1945:   St Joseph High School closed and the Sisters opened a girls primary school.

 

1956:     Four acres of the Highcombe land behind the House was sold by the Assumptionists to the Diocese who built St Austin's Secondary Modern School for Boys which opened in January 1957.


1958-60:   The war damage to the church was repaired and a lady chapel, baptistry and new entrance was added along the western (left) side of the building. 


1960: September 13th.  The renovated Church was finally consecrated by Archbishop Cowderoy 

 

1970:   The present organ was installed to replace the original.


1972:   The Sisters of the Assumption community left Charlton, and went to their 'mother' convent in Bethnal Green. The Assumptionist priests continued to staff the parish.

 

1985:   The Baptism font was moved to it's present position, and the parish celebrated the 80th anniversary of laying the foundation stone and the 25th anniversary of its consecration. 


1989:   Fr Michael Leach becomes the first Diocesan parish priest.


1991:     St Austins school was closed and the students transferred to St Joseph's Academy, Lee. St Austins was demolished and houses built on the site. Only the sports field remained with the Diocese.


2006:   The church celebrated it centenary.

 

2012: April.  The parish returns to the care of Religious priests. The Spiritans (Holy Ghost Fathers) who were founded in Paris in 1703, take responsibility, with Fr. Uche Njoku CSSp as parish Priest and Frs. Michael Emenike Ezenwamadu CSSp and Jude Nwachukwu  CSSp assisting. 


2013: April The Spiritan community is joined by Fr. Terry Donnelly CSSp who will reside here and assist here and in local parishes while awaiting surgery.

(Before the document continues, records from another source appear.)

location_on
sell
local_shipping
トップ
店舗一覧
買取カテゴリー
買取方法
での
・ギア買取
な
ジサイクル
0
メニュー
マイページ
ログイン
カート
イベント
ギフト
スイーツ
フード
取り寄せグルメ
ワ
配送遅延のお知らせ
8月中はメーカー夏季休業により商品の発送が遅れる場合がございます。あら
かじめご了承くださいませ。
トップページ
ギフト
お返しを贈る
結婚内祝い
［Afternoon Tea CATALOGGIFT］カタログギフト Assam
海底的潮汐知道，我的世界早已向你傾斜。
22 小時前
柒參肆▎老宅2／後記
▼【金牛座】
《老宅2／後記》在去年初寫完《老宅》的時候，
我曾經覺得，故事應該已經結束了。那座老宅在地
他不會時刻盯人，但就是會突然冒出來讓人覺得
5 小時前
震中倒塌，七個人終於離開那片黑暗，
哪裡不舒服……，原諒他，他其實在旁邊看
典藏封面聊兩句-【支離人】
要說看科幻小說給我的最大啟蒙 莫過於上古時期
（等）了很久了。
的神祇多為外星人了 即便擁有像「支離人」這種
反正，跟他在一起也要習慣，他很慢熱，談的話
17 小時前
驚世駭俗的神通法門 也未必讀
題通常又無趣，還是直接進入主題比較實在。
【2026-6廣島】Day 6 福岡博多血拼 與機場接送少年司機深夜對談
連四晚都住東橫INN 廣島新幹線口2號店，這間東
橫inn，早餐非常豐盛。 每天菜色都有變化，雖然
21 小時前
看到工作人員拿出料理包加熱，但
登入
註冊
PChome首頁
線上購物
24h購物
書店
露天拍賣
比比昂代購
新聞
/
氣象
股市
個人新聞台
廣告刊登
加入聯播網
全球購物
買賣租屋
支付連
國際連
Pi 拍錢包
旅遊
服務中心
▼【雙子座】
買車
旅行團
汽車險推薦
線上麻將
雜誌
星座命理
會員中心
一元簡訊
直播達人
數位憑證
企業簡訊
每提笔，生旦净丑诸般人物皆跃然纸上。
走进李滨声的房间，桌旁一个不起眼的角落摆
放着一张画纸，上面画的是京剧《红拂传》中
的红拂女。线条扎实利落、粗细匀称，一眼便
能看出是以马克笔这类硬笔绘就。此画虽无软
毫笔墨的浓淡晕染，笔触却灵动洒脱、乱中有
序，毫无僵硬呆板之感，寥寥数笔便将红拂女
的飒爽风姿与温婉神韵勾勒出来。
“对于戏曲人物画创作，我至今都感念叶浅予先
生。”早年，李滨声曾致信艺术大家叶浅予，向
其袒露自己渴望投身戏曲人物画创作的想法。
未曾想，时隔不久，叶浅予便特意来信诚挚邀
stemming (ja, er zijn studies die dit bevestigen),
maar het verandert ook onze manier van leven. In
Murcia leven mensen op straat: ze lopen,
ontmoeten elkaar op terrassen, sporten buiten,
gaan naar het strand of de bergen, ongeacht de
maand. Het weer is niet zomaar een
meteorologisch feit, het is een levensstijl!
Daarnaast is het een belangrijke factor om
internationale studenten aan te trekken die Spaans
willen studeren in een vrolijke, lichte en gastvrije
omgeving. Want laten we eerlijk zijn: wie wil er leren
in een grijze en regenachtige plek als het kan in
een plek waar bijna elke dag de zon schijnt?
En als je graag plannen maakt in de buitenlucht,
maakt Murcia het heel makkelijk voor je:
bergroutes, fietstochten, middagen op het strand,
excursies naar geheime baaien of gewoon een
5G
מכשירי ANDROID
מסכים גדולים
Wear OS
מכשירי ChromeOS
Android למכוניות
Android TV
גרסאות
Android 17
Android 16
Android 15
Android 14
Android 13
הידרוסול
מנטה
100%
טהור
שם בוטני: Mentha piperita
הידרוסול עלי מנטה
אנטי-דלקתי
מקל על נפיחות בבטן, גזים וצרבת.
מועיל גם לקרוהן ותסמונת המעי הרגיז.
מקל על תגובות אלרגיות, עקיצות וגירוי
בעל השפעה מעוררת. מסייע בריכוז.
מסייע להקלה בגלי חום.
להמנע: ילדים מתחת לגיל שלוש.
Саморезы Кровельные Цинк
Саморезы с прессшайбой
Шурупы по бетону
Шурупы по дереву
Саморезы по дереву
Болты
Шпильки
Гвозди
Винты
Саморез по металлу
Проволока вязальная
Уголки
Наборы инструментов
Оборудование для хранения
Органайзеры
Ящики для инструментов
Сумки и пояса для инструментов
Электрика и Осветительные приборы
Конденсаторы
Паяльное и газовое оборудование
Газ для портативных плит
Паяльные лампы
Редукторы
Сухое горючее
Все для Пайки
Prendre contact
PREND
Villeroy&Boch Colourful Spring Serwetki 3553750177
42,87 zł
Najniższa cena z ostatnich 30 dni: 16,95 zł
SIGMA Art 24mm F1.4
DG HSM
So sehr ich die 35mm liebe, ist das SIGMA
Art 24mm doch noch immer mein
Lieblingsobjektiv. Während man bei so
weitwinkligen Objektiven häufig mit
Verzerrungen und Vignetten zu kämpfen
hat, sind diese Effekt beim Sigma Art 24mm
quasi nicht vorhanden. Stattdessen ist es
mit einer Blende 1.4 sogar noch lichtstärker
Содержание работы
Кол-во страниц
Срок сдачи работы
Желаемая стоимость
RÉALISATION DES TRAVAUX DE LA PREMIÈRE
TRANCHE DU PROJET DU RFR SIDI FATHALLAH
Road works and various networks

2014: September. Fr. Jude Nwachukwu CSSp is transferred to St Gabriel's parish, Archway in Westminster Archdiocese to serve as hospital chaplain and assistant in the Parish.


2015: January. Fr. Josephat Ezeanolue CSSp joins the community to reside while going on Mission appeals of the Spiritans. He also assists in the parish where needed.


2015: September. Fr. Michael goes to Canterbury University to study "Peace, and Conflict Resolution". Meanwhile Fr. Josephat is appointed as assistant Parish Priest.

>>>>   Fr. Terry is elected to the Provincial Council of the Spiritans UK and will be travelling frequently. He continues to reside at Our Lady of Grace and is Superior of the Spiritan Community here.

          October. Fr. Terry is elected president of the CMU (Catholic Missionary Union) the representative body of all the Missionary Congregations in England and Wales in their dealings with the Bishops Conference of England and Wales. This involves more travelling and meetings.


2016:  January: - Fr. Uche asks to leave the Spiritans and join the Archdiocese of Southwark. After a short break in his native Nigeria he returns in March and is appointed to the Parish of St John Fisher in Merton south west London.

         January:   Fr. Josephat is appointed as Priest in charge of Our Lady of Grace parish.

          April:    Fr. Damian Ozokwere CSSp arrives from Nigeria to join the Spiritan community in Charlton as assistant to Fr. Josephat. He was ordained in1998 and has served as Vocations Director, Seminary Director and Novice Master since 2003.

          November:   Fr Damian is transferred to the Spiritan parish in West Bromwich. Fr. John Abugri, a young Spiritan from North East Ghana and working in Benin joins us the Community.

2017: January: Fr. Paul Antiwi-Bosiako joins the Spiritan Community as assistant to Fr. Josephat.